Gold nanodots bring us closer to single-molecule sensors

Ars Technica » Scientific Method 2013-01-15

The streptavidin protein, which set off a sensor once four molecules accumulated.

Detection of substances on the single-molecule level could provide a helpful too for pharmacology, medicine, and product safety. But toxic or otherwise unwanted substances sometimes have a low molecular weight, making them hard to sense. To make a sensor for these molecules, you need materials with special properties, such that their interactions trigger an abrupt change in behavior.

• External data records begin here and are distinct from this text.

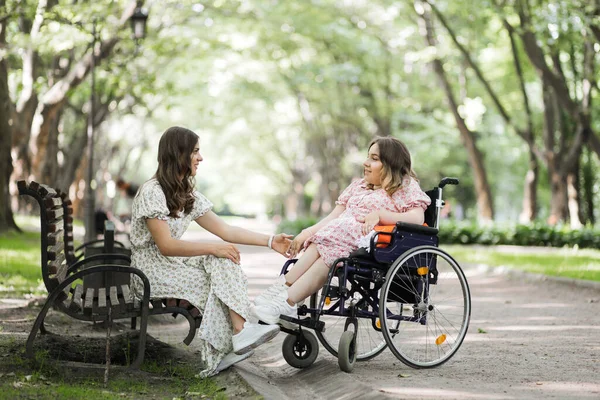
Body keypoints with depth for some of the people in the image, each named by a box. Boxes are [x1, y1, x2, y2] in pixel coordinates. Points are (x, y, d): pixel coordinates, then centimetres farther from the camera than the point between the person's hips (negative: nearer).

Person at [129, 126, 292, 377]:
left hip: (174, 262, 7)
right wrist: (213, 248, -25)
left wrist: (270, 241, 1)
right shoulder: (151, 193, -16)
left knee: (223, 262, -18)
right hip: (151, 269, -7)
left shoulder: (188, 195, 11)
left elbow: (226, 231, 9)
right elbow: (166, 245, -23)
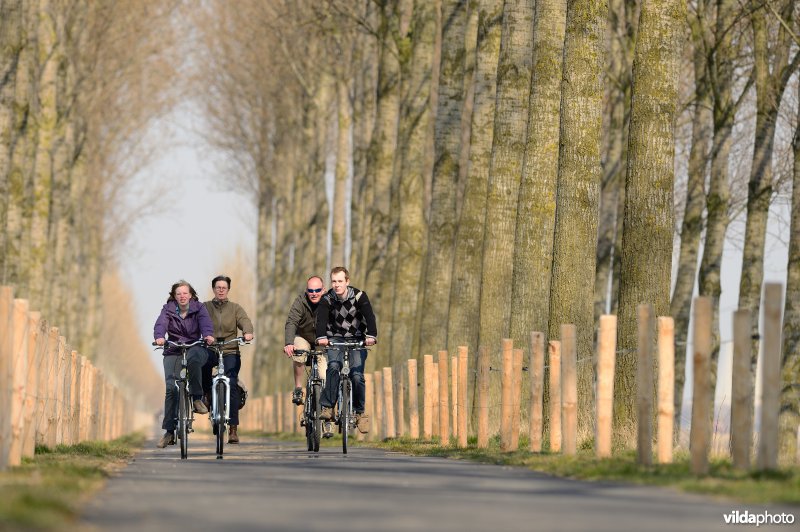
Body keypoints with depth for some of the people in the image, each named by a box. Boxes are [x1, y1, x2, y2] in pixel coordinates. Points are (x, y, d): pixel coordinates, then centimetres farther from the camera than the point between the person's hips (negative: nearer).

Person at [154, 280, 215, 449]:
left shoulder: (199, 308, 2)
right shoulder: (168, 309, 2)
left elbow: (205, 322, -17)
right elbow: (160, 324, -16)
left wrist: (208, 335, -40)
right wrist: (159, 337, -39)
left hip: (195, 347, -1)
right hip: (173, 352, 1)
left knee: (193, 358, -39)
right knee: (171, 388, -13)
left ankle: (197, 398, -24)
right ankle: (169, 431, -8)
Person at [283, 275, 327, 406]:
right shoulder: (300, 301, -20)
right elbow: (291, 323, -31)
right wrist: (288, 343, -48)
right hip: (303, 338, 0)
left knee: (326, 378, -16)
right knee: (299, 352, -34)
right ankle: (298, 388, -17)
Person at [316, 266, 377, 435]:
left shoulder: (359, 296, -15)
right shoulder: (327, 299, -13)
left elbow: (369, 315, -29)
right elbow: (321, 319, -28)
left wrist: (371, 335, -48)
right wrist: (321, 337, -49)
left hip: (357, 339, 0)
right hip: (336, 338, 0)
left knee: (357, 375, -16)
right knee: (333, 366, -28)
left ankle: (360, 412, 2)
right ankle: (327, 407, -26)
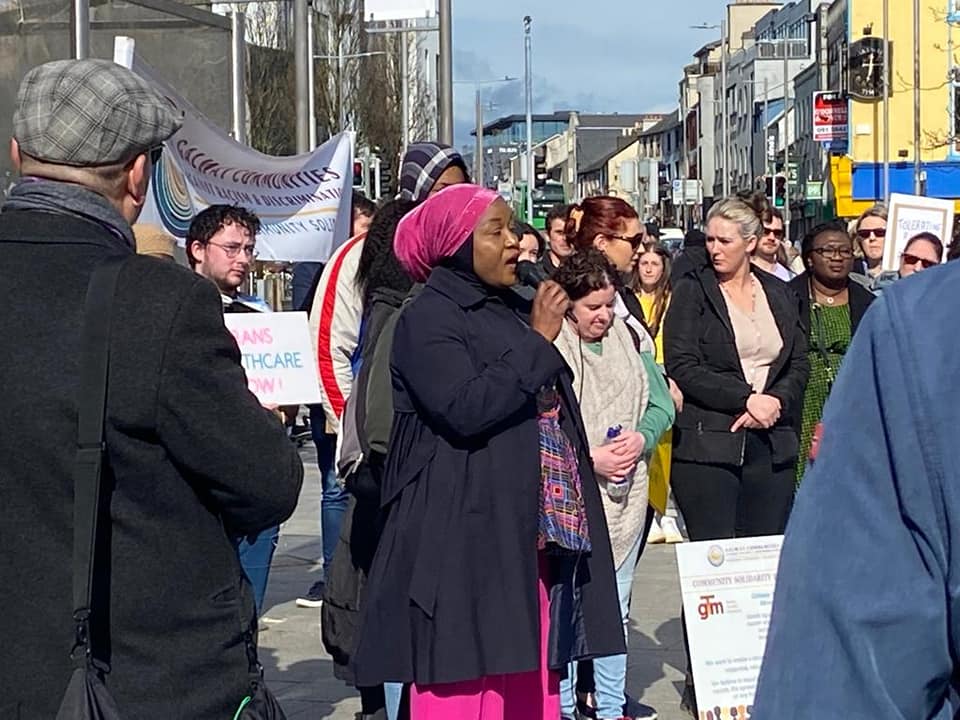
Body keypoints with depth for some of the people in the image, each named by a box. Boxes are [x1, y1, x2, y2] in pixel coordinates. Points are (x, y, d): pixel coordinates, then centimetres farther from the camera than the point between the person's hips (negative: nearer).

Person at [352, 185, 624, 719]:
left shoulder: (504, 315, 20)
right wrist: (538, 340, -16)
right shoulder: (428, 319, -7)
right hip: (465, 544, -8)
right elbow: (464, 409, -23)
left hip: (527, 541, 8)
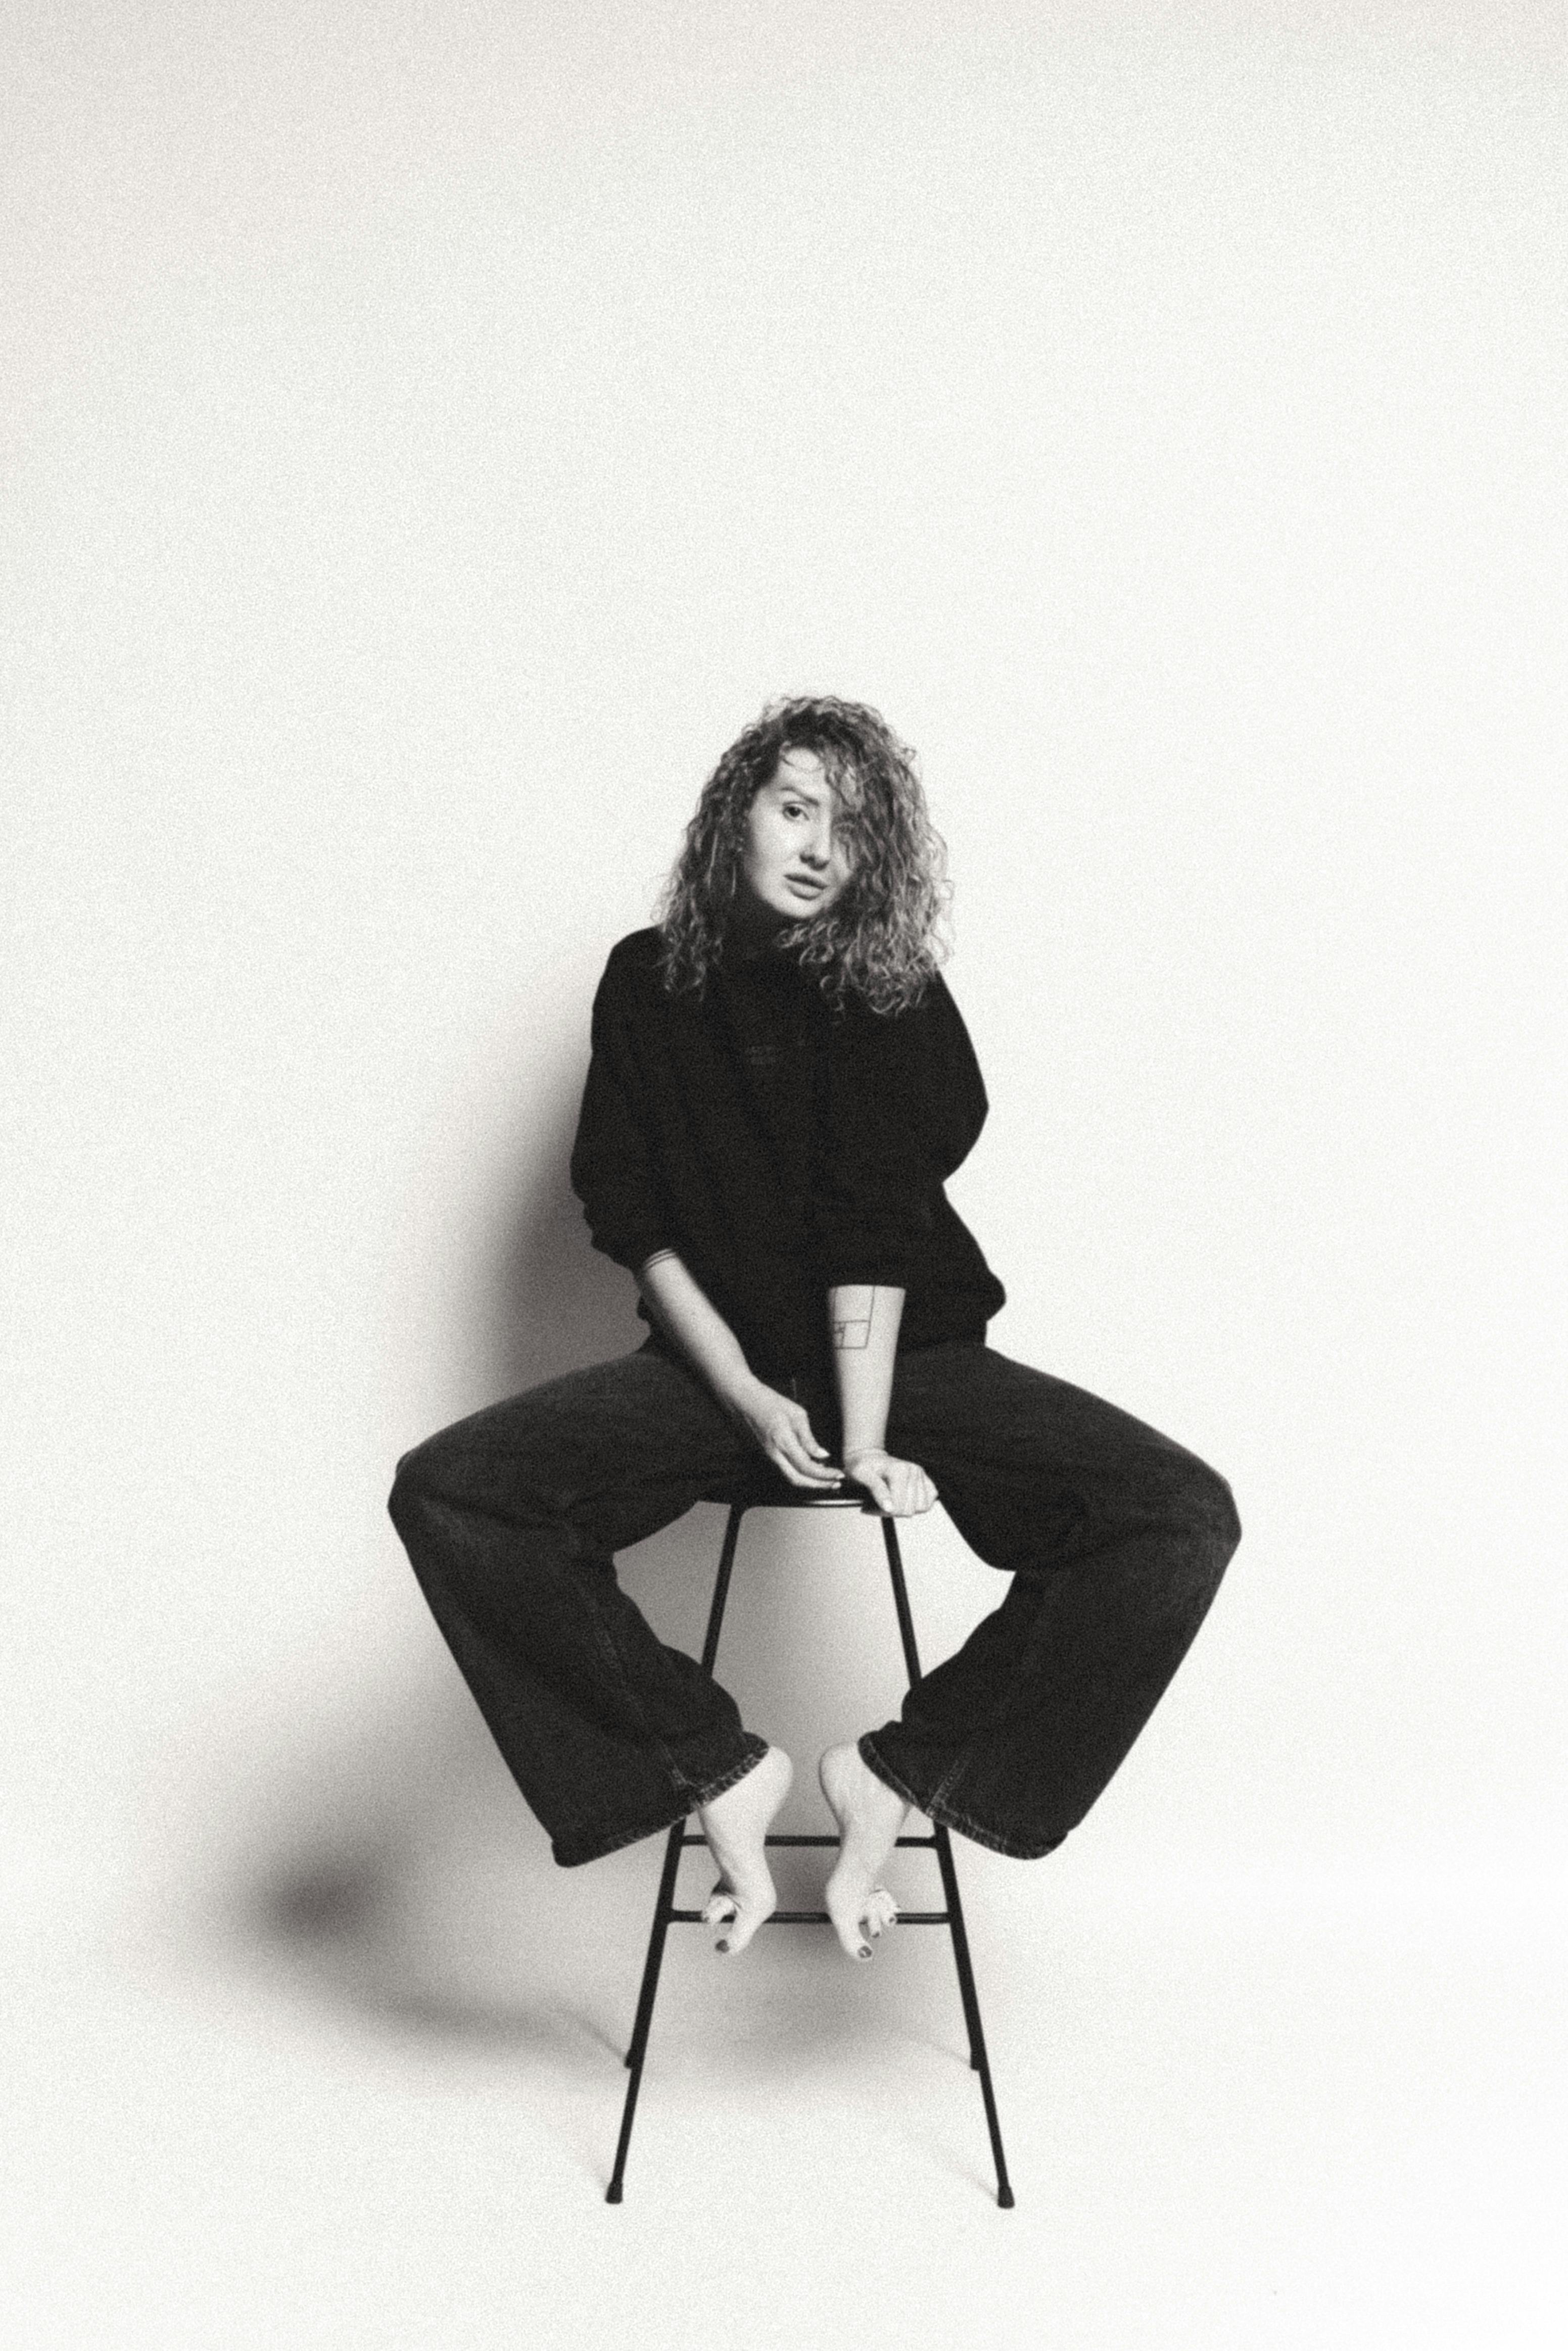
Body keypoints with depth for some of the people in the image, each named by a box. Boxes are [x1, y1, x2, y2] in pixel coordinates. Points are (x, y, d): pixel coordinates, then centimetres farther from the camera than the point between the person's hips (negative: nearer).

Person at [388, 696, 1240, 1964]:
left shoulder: (892, 994, -4)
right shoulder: (651, 981, 2)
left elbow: (877, 1227, -12)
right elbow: (634, 1216, -1)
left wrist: (867, 1440, -22)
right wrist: (746, 1397, -14)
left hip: (908, 1357, -1)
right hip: (717, 1361, 1)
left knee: (1186, 1519, -22)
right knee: (447, 1495, -23)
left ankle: (900, 1768, -10)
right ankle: (720, 1767, -12)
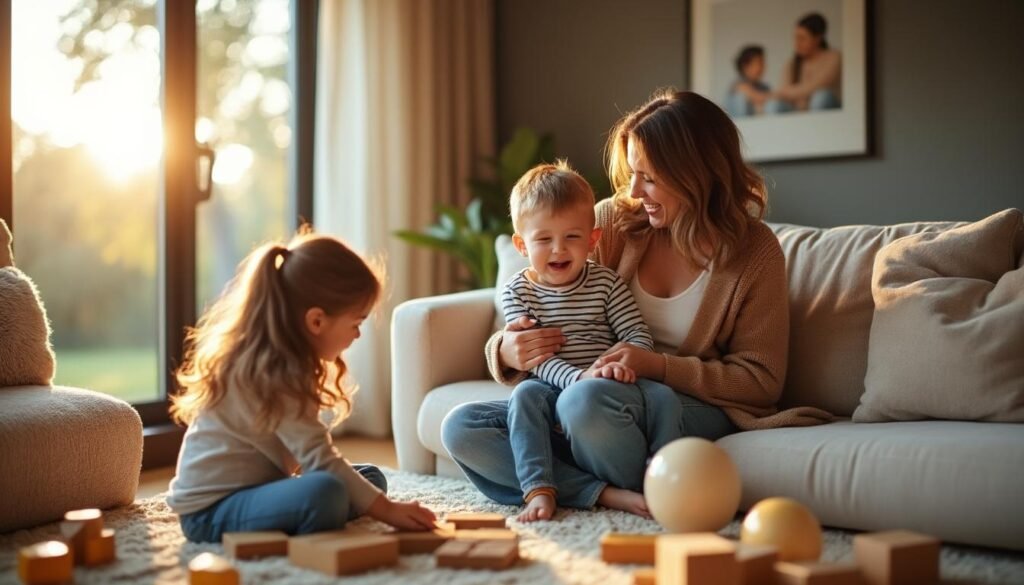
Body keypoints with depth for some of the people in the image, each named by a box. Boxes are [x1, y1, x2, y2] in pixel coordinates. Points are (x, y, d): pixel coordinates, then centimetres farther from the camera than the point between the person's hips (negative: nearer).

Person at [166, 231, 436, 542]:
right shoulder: (274, 374, -22)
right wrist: (387, 509, -22)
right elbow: (321, 461, -25)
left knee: (370, 477, 10)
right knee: (326, 492, -36)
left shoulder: (276, 360, 8)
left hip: (250, 488, 10)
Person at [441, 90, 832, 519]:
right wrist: (507, 350, -16)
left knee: (586, 399, -37)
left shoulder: (755, 251, -6)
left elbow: (761, 380, -6)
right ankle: (610, 494, -24)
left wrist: (660, 367, -20)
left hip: (696, 410, -4)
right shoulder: (612, 221, 1)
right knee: (461, 428, -16)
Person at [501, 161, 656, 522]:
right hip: (547, 397, 0)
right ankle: (539, 489, -35)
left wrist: (625, 364, -25)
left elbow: (638, 336, -1)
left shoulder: (606, 283, 5)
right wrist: (578, 378, -29)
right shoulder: (516, 293, 0)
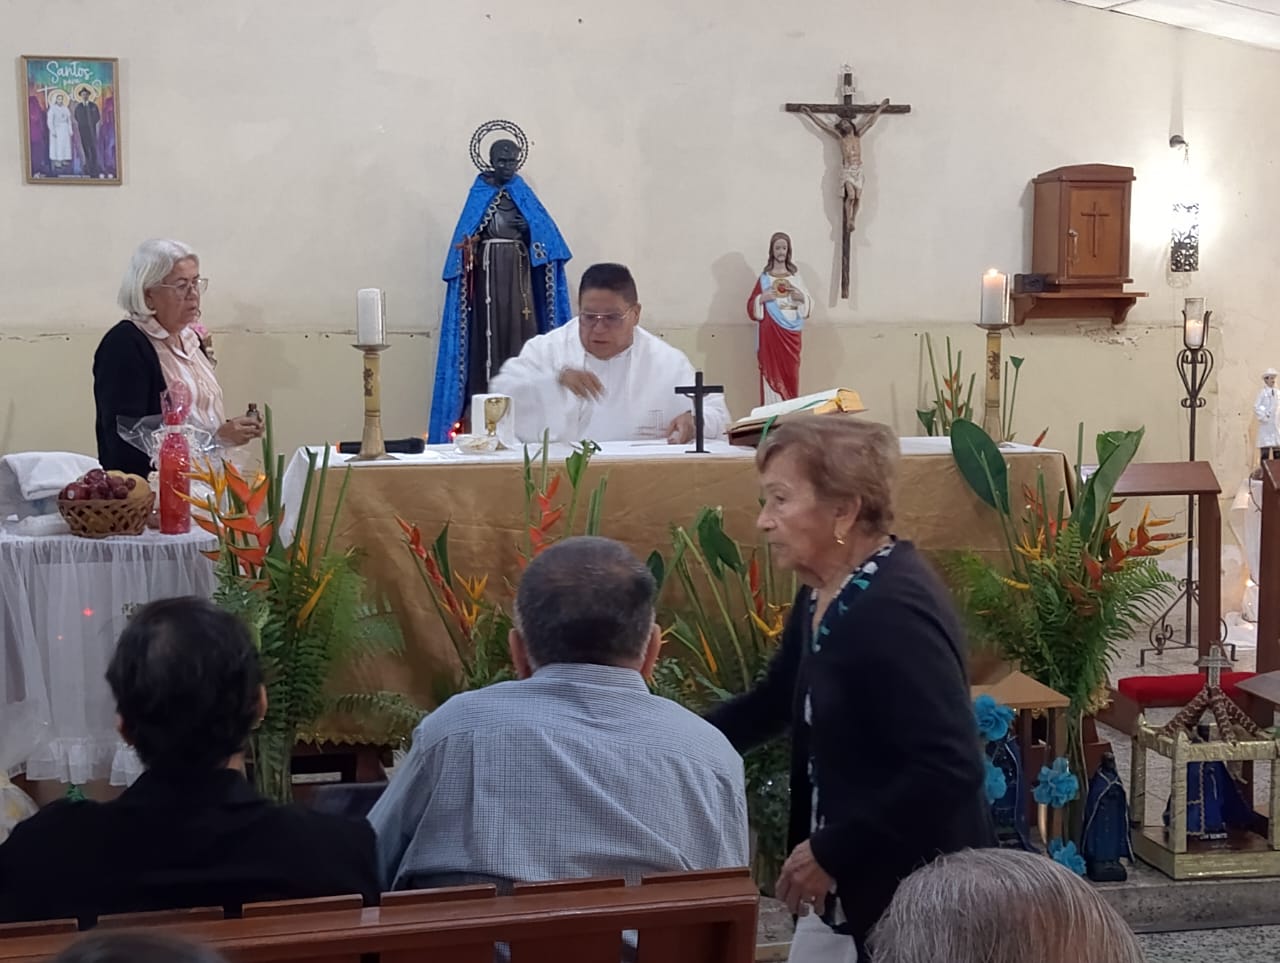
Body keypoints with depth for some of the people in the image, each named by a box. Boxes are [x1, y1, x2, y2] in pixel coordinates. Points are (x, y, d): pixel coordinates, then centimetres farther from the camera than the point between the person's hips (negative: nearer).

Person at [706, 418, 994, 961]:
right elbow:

V. G. Kravets and colleagues demonstrated the detection of tiny masses, on the order of a single biomolecule, using nanoscale optics. They fabricated a material that responded resonantly to light. When a tiny amount of mass was added to the surface, it caused a dramatic change in the amount of reflected light. This enabled the researchers to detect the presence of mass accumulation to the level of 10-15 grams over a millimeter patch—equivalent to detecting a single human skin cell landing on a coffee table.

The key to sensitivity in this particular experiment is in the response of a special material in the presence of very few photons. When intensity is high—that is, a large number of photons are present—a small change in the reflectivity of a surface is hard to measure. (Reflectivity is simply the percentage of incoming light that gets reflected back.) However, when intensity is low, the same tiny change in reflectivity can result in no light being reflected at all, an abrupt, qualitative change in behavior.